Well that is a very good point. The less McDonald eating, Zinfindel drinkers in the world the better (incidentally i once had peach flavoured zinfindel - if you ever get the opportunity- don't bother. it was a most horrendous experience. Brought back memories of extremely bad cheap German wine drunk during adolescent excesses).


----------



## zcook (Jan 31, 2002)

At the risk of flouting the ACF Culinarian's Code, I would like to add 2 comments to this thread.

1. *Ferran Adria sells smoke and foam to his adoring public.* (This is a fact.)
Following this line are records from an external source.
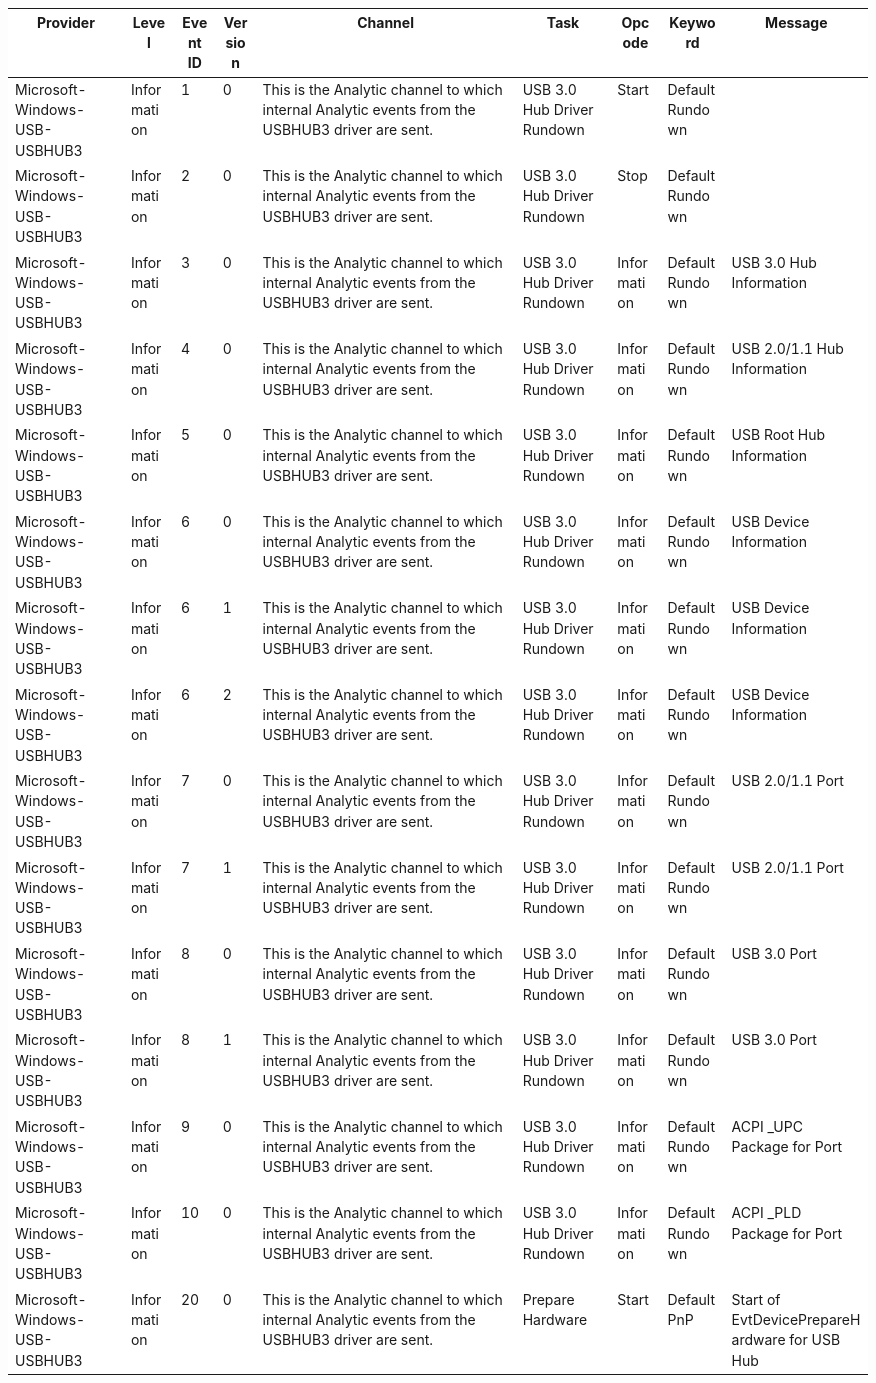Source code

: Provider                       |  Level        |  Event ID  |  Version  |  Channel                                                                                           |  Task                                        |  Opcode       |  Keyword                             |  Message
-------------------------------|---------------|------------|-----------|----------------------------------------------------------------------------------------------------|----------------------------------------------|---------------|--------------------------------------|-----------------------------------------------------------------------------------------------------------------------------------------------------------------------------------------------------------------------
Microsoft-Windows-USB-USBHUB3  |  Information  |  1         |  0        |  This is the Analytic channel to which internal Analytic events from the USBHUB3 driver are sent.  |  USB 3.0 Hub Driver Rundown                  |  Start        |  Default Rundown                     |
Microsoft-Windows-USB-USBHUB3  |  Information  |  2         |  0        |  This is the Analytic channel to which internal Analytic events from the USBHUB3 driver are sent.  |  USB 3.0 Hub Driver Rundown                  |  Stop         |  Default Rundown                     |
Microsoft-Windows-USB-USBHUB3  |  Information  |  3         |  0        |  This is the Analytic channel to which internal Analytic events from the USBHUB3 driver are sent.  |  USB 3.0 Hub Driver Rundown                  |  Information  |  Default Rundown                     |  USB 3.0 Hub Information
Microsoft-Windows-USB-USBHUB3  |  Information  |  4         |  0        |  This is the Analytic channel to which internal Analytic events from the USBHUB3 driver are sent.  |  USB 3.0 Hub Driver Rundown                  |  Information  |  Default Rundown                     |  USB 2.0/1.1 Hub Information
Microsoft-Windows-USB-USBHUB3  |  Information  |  5         |  0        |  This is the Analytic channel to which internal Analytic events from the USBHUB3 driver are sent.  |  USB 3.0 Hub Driver Rundown                  |  Information  |  Default Rundown                     |  USB Root Hub Information
Microsoft-Windows-USB-USBHUB3  |  Information  |  6         |  0        |  This is the Analytic channel to which internal Analytic events from the USBHUB3 driver are sent.  |  USB 3.0 Hub Driver Rundown                  |  Information  |  Default Rundown                     |  USB Device Information
Microsoft-Windows-USB-USBHUB3  |  Information  |  6         |  1        |  This is the Analytic channel to which internal Analytic events from the USBHUB3 driver are sent.  |  USB 3.0 Hub Driver Rundown                  |  Information  |  Default Rundown                     |  USB Device Information
Microsoft-Windows-USB-USBHUB3  |  Information  |  6         |  2        |  This is the Analytic channel to which internal Analytic events from the USBHUB3 driver are sent.  |  USB 3.0 Hub Driver Rundown                  |  Information  |  Default Rundown                     |  USB Device Information
Microsoft-Windows-USB-USBHUB3  |  Information  |  7         |  0        |  This is the Analytic channel to which internal Analytic events from the USBHUB3 driver are sent.  |  USB 3.0 Hub Driver Rundown                  |  Information  |  Default Rundown                     |  USB 2.0/1.1 Port
Microsoft-Windows-USB-USBHUB3  |  Information  |  7         |  1        |  This is the Analytic channel to which internal Analytic events from the USBHUB3 driver are sent.  |  USB 3.0 Hub Driver Rundown                  |  Information  |  Default Rundown                     |  USB 2.0/1.1 Port
Microsoft-Windows-USB-USBHUB3  |  Information  |  8         |  0        |  This is the Analytic channel to which internal Analytic events from the USBHUB3 driver are sent.  |  USB 3.0 Hub Driver Rundown                  |  Information  |  Default Rundown                     |  USB 3.0 Port
Microsoft-Windows-USB-USBHUB3  |  Information  |  8         |  1        |  This is the Analytic channel to which internal Analytic events from the USBHUB3 driver are sent.  |  USB 3.0 Hub Driver Rundown                  |  Information  |  Default Rundown                     |  USB 3.0 Port
Microsoft-Windows-USB-USBHUB3  |  Information  |  9         |  0        |  This is the Analytic channel to which internal Analytic events from the USBHUB3 driver are sent.  |  USB 3.0 Hub Driver Rundown                  |  Information  |  Default Rundown                     |  ACPI _UPC Package for Port
Microsoft-Windows-USB-USBHUB3  |  Information  |  10        |  0        |  This is the Analytic channel to which internal Analytic events from the USBHUB3 driver are sent.  |  USB 3.0 Hub Driver Rundown                  |  Information  |  Default Rundown                     |  ACPI _PLD Package for Port
Microsoft-Windows-USB-USBHUB3  |  Information  |  20        |  0        |  This is the Analytic channel to which internal Analytic events from the USBHUB3 driver are sent.  |  Prepare Hardware                            |  Start        |  Default PnP                         |  Start of EvtDevicePrepareHardware for USB Hub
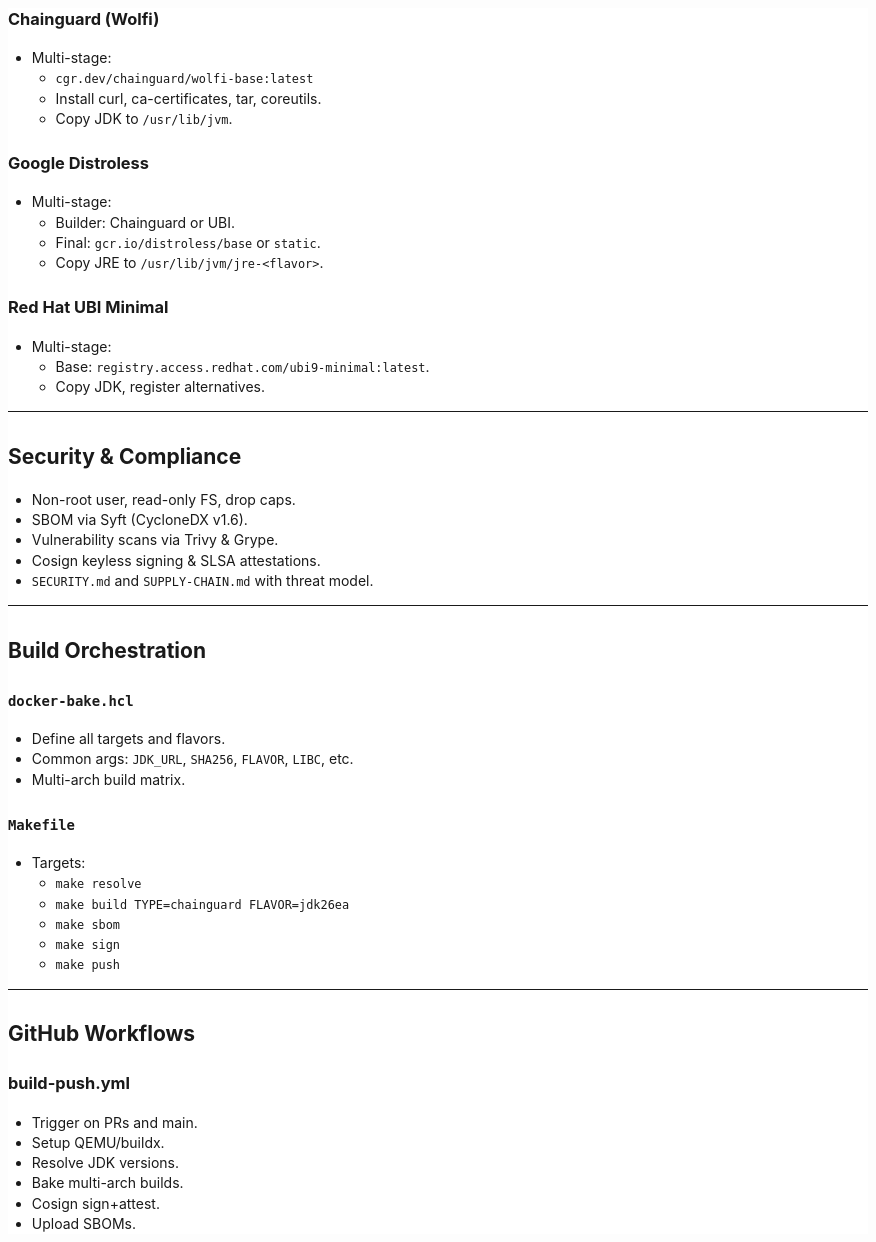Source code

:### Chainguard (Wolfi)
- Multi-stage:
  - `cgr.dev/chainguard/wolfi-base:latest`
  - Install curl, ca-certificates, tar, coreutils.
  - Copy JDK to `/usr/lib/jvm`.

### Google Distroless
- Multi-stage:
  - Builder: Chainguard or UBI.
  - Final: `gcr.io/distroless/base` or `static`.
  - Copy JRE to `/usr/lib/jvm/jre-<flavor>`.

### Red Hat UBI Minimal
- Multi-stage:
  - Base: `registry.access.redhat.com/ubi9-minimal:latest`.
  - Copy JDK, register alternatives.

---

## Security & Compliance

- Non-root user, read-only FS, drop caps.
- SBOM via Syft (CycloneDX v1.6).
- Vulnerability scans via Trivy & Grype.
- Cosign keyless signing & SLSA attestations.
- `SECURITY.md` and `SUPPLY-CHAIN.md` with threat model.

---

## Build Orchestration

### `docker-bake.hcl`
- Define all targets and flavors.
- Common args: `JDK_URL`, `SHA256`, `FLAVOR`, `LIBC`, etc.
- Multi-arch build matrix.

### `Makefile`
- Targets:
  - `make resolve`
  - `make build TYPE=chainguard FLAVOR=jdk26ea`
  - `make sbom`
  - `make sign`
  - `make push`

---

## GitHub Workflows

### build-push.yml
- Trigger on PRs and main.
- Setup QEMU/buildx.
- Resolve JDK versions.
- Bake multi-arch builds.
- Cosign sign+attest.
- Upload SBOMs.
2. *"The emperor has no clothes."* 

_Buono Appetito!_


----------



## devotay (May 14, 2001)

Just to bring us back on topic...

I believe that anyone who posesses a passion for what they do can be called great at it. If you have a passion for food, you will find Bourdain's book an interesting and entertaining read at the very least. Success breeds scepticism, I know, but please don't write the fella off just because he's actually appealing to a broader range of people now. Is it pop culture minutiae? Perhaps. But why not just enjoy it for what it's worth to you and cast aside anything you find silly or pointless. So what if he's a huge success? There but for the grace of God...


----------



## rachel (Oct 27, 2001)

Most of his 'adoring public' are lawyers taken there by their clients to impress their lawyers, or important Catalan politicians taking whoever there (probably a French whoever) paid for on expense accounts - expense accounts paid for by what used to be me! And i couldn't afford to try it!!:bounce: :bounce: :bounce:


----------



## rachel (Oct 27, 2001)

P.S. Welcome to cheftalk zcook. I've not seen you before.


----------



## marzoli (Nov 17, 2000)

I have to say that so far, I've enjoyed Cook's Tour on tv--been saving the book to read after the show finishes up--definitely wouldn't want to eat some of the things Bourdain eats on that show, but it's fun to watch.
I agree with those who think some of the celeb chefs are tiresome with their acts. But I sure have learned a lot by watching them--even if Emeril does go "kick it up" and "bam" a lot. 
My perspective is probably different because I know almost nothing and want to learn almost everything (except seafood--my husband will have nothing to do with seafood). Since I won't be going to a cooking school in this lifetime, the food network is really good for me.
One of my students watches the food channel every day. She doesn't plan a food career, but she is really into cooking. That's sort of cool.


----------